▸ Trecho

★ ★ ★ ★

Mas o assunto principal foi desaguar exatamente no tal  poderia ter sido. É que ele, jornalista de prestígio no Correio Paulistano, diário ligado ao Partido Republicano Paulista, havia sido colaborador eficiente de Júlio Prestes de Albuquerque, presidente do estado de S. Paulo e vitorioso candidato à presidência da República, em 1930.

No silêncio propício daquela noite ele foi verbalizando, quem sabe pela primeira vez em tantos anos, os ambiciosos sonhos alimentados depois de uma vitória eleitoral obtida nos estritos padrões da chamada República Velha: eleições fraudulentas, mas eleitos capazes. Uma vez empossado e ocupando o Palácio do Catete, Júlio Prestes certamente o convidaria para importante cargo, talvez o de chefe de gabinete. Pronto, estavam-lhe abertas as portas do prestígio social e político fora da província, em âmbito nacional. A menos que...

★ ★ ★ ★

▸ Instruções
a) Responda às perguntas abaixo com base no trecho.
(i) Em que jornal ele atuava como jornalista de prestígio?
(ii) A que partido esse diário era ligado?
(iii) Que palácio Júlio Prestes ocuparia depois de empossado?
b) Atualize a listagem desde a linha que contém "order: Apiales" até o final da listagem, ambas as extremidades incluídas, trocando "common name" por "nome popular" e mantendo todo o restante inalterado. Reproduza apenas essas linhas.

★ ★ ★ ★

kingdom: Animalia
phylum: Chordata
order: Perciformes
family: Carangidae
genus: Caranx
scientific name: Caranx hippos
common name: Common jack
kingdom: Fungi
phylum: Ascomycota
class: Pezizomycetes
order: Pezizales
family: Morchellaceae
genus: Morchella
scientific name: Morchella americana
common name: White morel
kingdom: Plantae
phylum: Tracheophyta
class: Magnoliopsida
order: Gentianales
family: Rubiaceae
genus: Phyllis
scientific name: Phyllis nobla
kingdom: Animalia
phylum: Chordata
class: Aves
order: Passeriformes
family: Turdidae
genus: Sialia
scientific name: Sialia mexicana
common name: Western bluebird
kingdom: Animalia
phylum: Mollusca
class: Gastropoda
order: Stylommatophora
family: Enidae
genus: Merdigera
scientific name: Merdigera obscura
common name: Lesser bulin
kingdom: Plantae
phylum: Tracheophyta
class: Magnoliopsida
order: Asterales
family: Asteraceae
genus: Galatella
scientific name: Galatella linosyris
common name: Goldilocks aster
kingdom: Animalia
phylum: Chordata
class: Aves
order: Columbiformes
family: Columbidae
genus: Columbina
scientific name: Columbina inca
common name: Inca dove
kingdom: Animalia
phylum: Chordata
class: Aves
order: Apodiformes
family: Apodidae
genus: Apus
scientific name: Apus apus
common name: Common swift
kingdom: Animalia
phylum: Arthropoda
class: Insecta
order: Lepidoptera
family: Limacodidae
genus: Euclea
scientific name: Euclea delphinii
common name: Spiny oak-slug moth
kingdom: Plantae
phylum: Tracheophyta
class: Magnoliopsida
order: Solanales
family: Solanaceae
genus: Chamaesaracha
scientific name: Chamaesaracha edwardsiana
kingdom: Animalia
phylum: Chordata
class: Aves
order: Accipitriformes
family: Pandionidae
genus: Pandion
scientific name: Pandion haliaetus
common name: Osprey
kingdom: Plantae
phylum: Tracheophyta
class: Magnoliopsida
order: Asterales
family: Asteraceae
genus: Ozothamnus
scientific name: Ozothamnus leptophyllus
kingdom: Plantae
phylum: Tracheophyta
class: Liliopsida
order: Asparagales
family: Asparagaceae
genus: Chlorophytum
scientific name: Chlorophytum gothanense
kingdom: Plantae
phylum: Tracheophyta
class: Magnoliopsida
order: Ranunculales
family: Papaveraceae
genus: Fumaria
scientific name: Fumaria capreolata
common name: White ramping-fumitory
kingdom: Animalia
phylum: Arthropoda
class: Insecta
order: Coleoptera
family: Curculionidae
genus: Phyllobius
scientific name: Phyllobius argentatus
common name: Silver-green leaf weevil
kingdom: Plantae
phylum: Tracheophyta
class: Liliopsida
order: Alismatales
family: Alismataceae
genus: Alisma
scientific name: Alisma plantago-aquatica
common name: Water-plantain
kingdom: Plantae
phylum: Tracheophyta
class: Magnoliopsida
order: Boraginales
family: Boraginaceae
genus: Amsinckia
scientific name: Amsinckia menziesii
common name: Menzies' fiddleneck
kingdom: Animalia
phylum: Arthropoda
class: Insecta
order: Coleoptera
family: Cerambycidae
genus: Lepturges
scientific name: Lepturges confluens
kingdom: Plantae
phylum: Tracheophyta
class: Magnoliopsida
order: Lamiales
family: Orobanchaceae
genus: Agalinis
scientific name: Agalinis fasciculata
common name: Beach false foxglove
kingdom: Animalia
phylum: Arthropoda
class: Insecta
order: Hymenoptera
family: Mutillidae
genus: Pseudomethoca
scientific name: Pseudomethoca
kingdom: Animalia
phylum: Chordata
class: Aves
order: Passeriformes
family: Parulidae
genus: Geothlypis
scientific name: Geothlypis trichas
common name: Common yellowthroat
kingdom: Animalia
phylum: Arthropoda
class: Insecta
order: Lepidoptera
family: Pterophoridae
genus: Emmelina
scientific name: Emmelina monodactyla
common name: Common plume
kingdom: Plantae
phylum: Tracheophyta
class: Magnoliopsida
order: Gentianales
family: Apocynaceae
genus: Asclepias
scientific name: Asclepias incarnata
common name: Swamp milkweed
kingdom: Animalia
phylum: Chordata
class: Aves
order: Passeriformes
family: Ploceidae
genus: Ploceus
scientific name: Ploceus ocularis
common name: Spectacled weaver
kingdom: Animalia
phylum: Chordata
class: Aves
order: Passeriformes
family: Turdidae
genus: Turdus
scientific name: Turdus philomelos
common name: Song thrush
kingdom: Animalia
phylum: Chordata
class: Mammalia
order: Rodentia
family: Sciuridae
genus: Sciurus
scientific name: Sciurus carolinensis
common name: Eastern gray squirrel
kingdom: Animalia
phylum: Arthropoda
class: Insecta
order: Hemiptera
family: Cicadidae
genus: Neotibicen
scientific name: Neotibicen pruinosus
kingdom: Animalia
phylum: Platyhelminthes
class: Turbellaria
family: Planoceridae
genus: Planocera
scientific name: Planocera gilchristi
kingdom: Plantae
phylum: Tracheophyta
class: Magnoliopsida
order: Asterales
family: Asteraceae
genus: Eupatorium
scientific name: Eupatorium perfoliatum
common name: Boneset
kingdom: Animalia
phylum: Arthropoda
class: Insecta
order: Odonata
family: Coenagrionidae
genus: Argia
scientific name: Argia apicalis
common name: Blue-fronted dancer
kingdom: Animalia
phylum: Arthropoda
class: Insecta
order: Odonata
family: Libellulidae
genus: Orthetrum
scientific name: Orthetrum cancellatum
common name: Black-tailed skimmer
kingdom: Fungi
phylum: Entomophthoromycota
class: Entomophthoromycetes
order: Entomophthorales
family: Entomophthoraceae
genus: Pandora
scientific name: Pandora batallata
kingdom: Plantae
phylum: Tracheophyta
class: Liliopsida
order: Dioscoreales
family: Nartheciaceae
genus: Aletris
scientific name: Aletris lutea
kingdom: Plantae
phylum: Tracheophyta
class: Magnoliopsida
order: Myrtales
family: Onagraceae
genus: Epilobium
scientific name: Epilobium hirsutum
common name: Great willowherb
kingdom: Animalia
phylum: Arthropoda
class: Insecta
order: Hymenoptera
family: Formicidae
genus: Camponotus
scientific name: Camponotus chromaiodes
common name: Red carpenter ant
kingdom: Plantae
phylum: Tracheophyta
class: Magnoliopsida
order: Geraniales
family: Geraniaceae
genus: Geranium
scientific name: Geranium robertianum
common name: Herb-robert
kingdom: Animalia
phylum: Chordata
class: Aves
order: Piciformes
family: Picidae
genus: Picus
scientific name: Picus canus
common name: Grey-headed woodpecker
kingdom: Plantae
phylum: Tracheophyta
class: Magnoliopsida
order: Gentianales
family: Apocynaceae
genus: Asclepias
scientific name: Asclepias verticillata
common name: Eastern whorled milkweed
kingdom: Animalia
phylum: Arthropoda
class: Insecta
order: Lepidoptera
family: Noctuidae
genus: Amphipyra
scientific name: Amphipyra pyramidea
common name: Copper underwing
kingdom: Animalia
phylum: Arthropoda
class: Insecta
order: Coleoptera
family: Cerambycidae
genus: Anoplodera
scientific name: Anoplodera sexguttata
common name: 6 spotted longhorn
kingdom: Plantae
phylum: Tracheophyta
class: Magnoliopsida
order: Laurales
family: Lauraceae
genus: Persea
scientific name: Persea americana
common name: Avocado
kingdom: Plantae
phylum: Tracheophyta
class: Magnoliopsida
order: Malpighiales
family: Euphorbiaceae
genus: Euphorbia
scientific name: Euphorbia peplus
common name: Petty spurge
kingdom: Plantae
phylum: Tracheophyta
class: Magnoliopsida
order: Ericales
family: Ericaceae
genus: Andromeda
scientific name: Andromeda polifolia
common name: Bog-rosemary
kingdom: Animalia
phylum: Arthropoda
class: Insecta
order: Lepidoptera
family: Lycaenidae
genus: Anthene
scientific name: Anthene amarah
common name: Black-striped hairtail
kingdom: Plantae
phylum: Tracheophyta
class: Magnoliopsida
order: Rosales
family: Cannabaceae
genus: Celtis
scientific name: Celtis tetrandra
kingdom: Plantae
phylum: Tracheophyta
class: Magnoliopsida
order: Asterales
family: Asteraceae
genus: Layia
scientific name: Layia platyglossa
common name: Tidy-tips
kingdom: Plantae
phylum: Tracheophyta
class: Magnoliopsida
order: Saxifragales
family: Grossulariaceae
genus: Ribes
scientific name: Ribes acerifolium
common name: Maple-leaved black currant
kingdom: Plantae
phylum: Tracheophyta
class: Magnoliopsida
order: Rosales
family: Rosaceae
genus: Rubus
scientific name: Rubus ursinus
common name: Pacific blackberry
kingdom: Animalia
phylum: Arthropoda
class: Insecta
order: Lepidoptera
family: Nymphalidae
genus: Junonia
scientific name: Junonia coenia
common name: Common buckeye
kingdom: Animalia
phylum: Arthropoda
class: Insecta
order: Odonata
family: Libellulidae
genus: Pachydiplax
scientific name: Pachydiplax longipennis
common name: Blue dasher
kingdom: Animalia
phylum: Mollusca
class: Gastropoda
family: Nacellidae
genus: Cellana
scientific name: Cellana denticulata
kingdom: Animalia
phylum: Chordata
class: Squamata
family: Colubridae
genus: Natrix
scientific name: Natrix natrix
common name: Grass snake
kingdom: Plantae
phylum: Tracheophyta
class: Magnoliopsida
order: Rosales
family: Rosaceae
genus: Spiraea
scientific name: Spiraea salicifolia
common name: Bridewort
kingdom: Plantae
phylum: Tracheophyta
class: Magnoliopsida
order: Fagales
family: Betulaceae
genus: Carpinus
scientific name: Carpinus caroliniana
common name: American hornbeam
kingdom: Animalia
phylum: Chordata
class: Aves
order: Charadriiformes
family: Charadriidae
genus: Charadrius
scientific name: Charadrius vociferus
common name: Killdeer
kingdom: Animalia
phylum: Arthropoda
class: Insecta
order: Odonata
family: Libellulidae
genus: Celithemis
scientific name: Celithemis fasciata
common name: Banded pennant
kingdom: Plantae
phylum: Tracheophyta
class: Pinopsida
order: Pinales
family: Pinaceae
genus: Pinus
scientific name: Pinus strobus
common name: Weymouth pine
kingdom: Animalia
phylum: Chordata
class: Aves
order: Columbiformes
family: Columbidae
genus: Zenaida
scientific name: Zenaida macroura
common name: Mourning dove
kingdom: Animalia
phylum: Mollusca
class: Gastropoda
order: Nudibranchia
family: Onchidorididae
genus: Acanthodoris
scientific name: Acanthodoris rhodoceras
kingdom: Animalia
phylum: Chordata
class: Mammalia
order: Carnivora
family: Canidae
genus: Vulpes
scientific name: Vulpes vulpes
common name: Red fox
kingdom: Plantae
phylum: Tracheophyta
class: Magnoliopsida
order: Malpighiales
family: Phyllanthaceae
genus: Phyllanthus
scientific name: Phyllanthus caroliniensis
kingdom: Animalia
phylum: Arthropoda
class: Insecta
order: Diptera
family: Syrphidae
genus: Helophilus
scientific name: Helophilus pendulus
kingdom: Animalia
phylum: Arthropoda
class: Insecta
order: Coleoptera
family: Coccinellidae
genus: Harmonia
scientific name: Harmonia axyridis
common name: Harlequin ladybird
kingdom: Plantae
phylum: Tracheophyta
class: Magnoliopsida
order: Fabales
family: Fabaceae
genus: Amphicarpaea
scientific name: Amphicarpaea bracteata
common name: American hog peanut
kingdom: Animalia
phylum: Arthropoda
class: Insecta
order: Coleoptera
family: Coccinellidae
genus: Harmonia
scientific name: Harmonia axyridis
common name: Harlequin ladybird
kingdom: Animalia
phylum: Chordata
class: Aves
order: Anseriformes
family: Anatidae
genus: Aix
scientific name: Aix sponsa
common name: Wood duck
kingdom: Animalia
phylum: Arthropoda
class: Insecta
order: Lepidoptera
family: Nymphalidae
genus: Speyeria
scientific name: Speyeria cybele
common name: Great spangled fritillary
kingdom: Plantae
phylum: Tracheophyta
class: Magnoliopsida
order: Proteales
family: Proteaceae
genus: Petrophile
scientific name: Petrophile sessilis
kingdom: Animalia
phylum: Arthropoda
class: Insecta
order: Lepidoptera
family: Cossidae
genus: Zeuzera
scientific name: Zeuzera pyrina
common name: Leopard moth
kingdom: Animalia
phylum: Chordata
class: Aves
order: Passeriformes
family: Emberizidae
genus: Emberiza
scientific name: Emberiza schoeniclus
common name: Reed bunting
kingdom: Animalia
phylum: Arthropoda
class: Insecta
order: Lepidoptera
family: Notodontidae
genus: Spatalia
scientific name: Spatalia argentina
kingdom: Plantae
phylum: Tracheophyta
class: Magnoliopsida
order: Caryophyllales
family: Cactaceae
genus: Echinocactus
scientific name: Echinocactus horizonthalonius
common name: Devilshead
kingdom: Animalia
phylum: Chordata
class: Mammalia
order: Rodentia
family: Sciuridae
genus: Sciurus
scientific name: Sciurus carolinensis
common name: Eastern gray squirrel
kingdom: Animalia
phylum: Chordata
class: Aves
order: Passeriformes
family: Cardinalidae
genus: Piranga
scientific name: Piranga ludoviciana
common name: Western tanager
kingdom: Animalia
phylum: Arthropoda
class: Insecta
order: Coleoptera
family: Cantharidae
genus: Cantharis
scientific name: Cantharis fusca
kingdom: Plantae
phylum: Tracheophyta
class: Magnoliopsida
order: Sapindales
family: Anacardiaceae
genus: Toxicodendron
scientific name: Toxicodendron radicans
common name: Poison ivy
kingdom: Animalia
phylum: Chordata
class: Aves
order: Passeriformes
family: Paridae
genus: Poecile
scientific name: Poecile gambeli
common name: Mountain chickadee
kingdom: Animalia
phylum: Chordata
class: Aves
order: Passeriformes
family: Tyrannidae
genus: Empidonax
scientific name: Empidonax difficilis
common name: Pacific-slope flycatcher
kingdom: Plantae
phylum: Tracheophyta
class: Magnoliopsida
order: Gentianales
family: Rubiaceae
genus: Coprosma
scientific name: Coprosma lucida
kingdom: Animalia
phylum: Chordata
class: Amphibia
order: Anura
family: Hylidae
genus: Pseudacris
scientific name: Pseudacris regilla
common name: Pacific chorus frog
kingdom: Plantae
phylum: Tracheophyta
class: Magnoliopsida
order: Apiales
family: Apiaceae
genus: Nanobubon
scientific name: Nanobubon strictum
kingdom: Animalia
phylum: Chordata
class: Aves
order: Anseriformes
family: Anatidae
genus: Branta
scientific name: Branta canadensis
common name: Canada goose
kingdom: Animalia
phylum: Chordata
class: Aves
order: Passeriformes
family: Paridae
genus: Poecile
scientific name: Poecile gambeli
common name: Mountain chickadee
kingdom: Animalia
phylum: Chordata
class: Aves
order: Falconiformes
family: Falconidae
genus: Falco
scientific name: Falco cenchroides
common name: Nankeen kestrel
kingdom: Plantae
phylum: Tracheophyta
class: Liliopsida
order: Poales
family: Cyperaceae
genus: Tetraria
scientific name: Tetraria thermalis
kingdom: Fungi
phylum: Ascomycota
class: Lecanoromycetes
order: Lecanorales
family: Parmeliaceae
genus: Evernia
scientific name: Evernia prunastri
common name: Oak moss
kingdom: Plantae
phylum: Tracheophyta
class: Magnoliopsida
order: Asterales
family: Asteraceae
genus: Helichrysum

★ ★ ★ ★

▸ Respostas
a)
(i) No Correio Paulistano.
(ii) Ao Partido Republicano Paulista.
(iii) O Palácio do Catete.

b)
order: Apiales
family: Apiaceae
genus: Nanobubon
scientific name: Nanobubon strictum
kingdom: Animalia
phylum: Chordata
class: Aves
order: Anseriformes
family: Anatidae
genus: Branta
scientific name: Branta canadensis
nome popular: Canada goose
kingdom: Animalia
phylum: Chordata
class: Aves
order: Passeriformes
family: Paridae
genus: Poecile
scientific name: Poecile gambeli
nome popular: Mountain chickadee
kingdom: Animalia
phylum: Chordata
class: Aves
order: Falconiformes
family: Falconidae
genus: Falco
scientific name: Falco cenchroides
nome popular: Nankeen kestrel
kingdom: Plantae
phylum: Tracheophyta
class: Liliopsida
order: Poales
family: Cyperaceae
genus: Tetraria
scientific name: Tetraria thermalis
kingdom: Fungi
phylum: Ascomycota
class: Lecanoromycetes
order: Lecanorales
family: Parmeliaceae
genus: Evernia
scientific name: Evernia prunastri
nome popular: Oak moss
kingdom: Plantae
phylum: Tracheophyta
class: Magnoliopsida
order: Asterales
family: Asteraceae
genus: Helichrysum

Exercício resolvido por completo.